Exercise requirements » Could you extract the text from each of the entries below, reproducing every line verbatim and leaving the pictures out of your answer?

═══

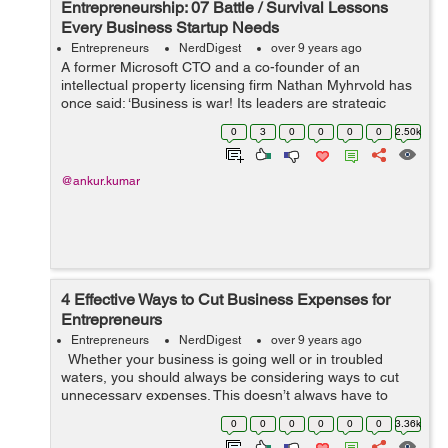
Entrepreneurship: 07 Battle / Survival Lessons
Every Business Startup Needs
Entrepreneurs
NerdDigest
over 9 years ago
A former Microsoft CTO and a co-founder of an
intellectual property licensing firm Nathan Myhrvold has
once said: ‘Business is war! Its leaders are strategic
commanders, who boldly snatch victory from the jaws of
0
3
0
0
0
0
2.50k
defeat - and who perform...
@ankur.kumar
4 Effective Ways to Cut Business Expenses for
Entrepreneurs
Entrepreneurs
NerdDigest
over 9 years ago
Whether your business is going well or in troubled
waters, you should always be considering ways to cut
unnecessary expenses. This doesn’t always have to
involve compromising the quality of your product or
0
0
0
0
0
0
3.36k
service. Here are fi...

═══

Response below »
Entrepreneurship: 07 Battle / Survival Lessons
Every Business Startup Needs
Entrepreneurs
NerdDigest
over 9 years ago
A former Microsoft CTO and a co-founder of an
intellectual property licensing firm Nathan Myhrvold has
once said: ‘Business is war! Its leaders are strategic
commanders, who boldly snatch victory from the jaws of
0
3
0
0
0
0
2.50k
defeat - and who perform...
@ankur.kumar
4 Effective Ways to Cut Business Expenses for
Entrepreneurs
Entrepreneurs
NerdDigest
over 9 years ago
Whether your business is going well or in troubled
waters, you should always be considering ways to cut
unnecessary expenses. This doesn’t always have to
involve compromising the quality of your product or
0
0
0
0
0
0
3.36k
service. Here are fi...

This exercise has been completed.